Overview

Use of Biotene Moisturizing Mouth Spray for Xerostomia Associated With Oral Oxybutynin Use

Status:
Withdrawn
Trial end date:
2019-12-30
Target enrollment:
0
Participant gender:
Female
Summary
This is a randomized placebo controlled trial of the use of Biotene versus no treatment in women receiving oral oxybutynin for overactive bladder.

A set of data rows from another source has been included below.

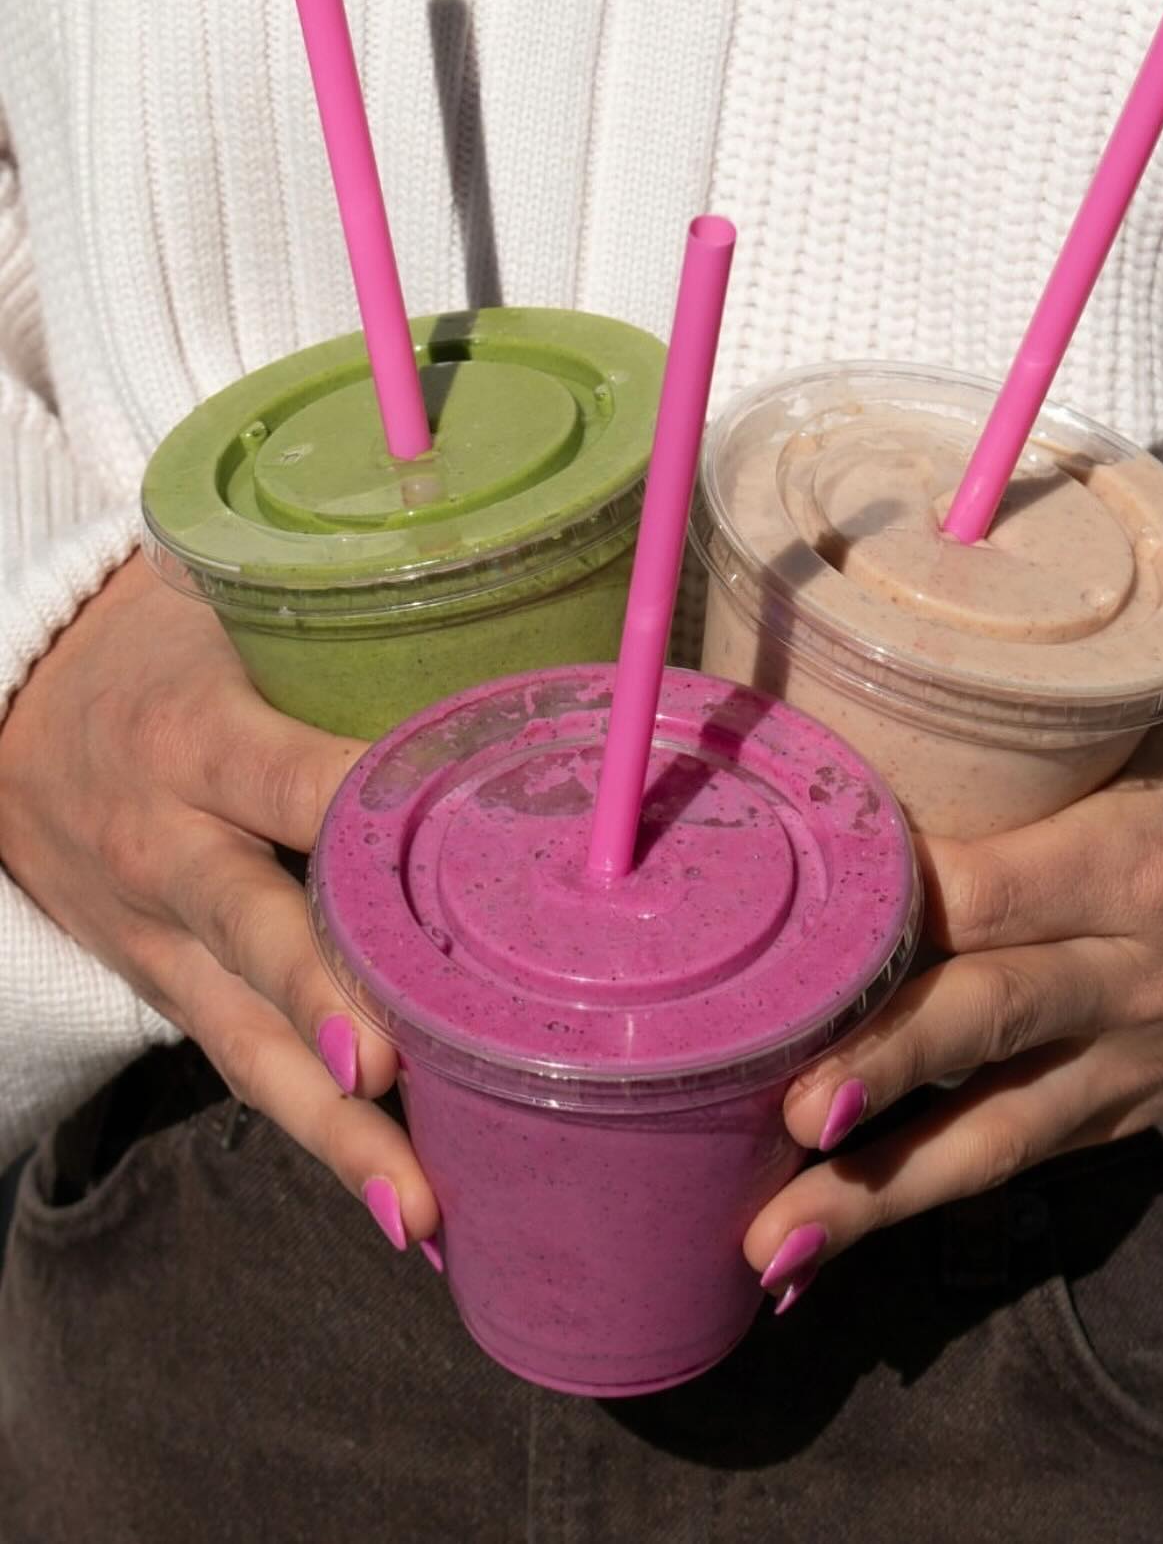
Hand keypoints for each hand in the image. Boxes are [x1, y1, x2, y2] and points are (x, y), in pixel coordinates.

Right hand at [0, 556, 437, 1256]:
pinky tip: (401, 1207)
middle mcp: (169, 847)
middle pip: (255, 932)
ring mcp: (160, 937)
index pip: (284, 776)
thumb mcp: (213, 602)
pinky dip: (317, 1131)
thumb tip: (490, 578)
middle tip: (393, 1070)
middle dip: (327, 1003)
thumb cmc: (151, 650)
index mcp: (192, 737)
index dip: (359, 813)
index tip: (453, 853)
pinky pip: (241, 1066)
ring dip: (334, 1125)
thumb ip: (338, 608)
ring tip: (419, 1208)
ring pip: (246, 1039)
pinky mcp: (166, 991)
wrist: (2, 715)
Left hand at [745, 610, 1162, 1305]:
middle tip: (788, 1108)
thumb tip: (941, 609)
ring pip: (1000, 1131)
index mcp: (1134, 860)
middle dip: (883, 1065)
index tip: (786, 918)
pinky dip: (946, 1188)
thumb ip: (1080, 672)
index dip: (888, 906)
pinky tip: (852, 1229)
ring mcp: (1133, 1053)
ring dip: (886, 1188)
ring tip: (778, 1241)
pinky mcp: (1137, 1103)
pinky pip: (1034, 1153)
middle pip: (985, 1020)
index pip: (990, 887)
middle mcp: (1128, 971)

The primary outcome will be rate of discontinuation of oxybutynin at 6 month.
Phase:
Phase 4
Accepts Healthy Volunteers?
No
Details
Lead Sponsor:
University of Southern California
Treatments:
Muramidase
Oxybutynin
Criteria
Inclusion Criteria:

- Age >18

- Able to give informed consent

- Women diagnosed with overactive bladder or urgency incontinence who are being started
on oral oxybutynin.

Exclusion Criteria:

- Any allergy to Biotène® Moisturizing Mouth Spray or its components

- Any contraindication to oxybutynin, including urinary retention (PVR > 100ml), gastric
retention and other severe decreased gastrointestinal motility conditions,
uncontrolled narrow-angle glaucoma and in patients who are at risk for these
conditions, and patients who have demonstrated hypersensitivity to the drug substance
or other components of the product.

- Using ocular anti-cholinergic agents, treatment for dry mouth or oral anti-muscarinics
in the preceding 3 months.

- Prior history of head/neck surgery or radiation (excluding thyroid surgery).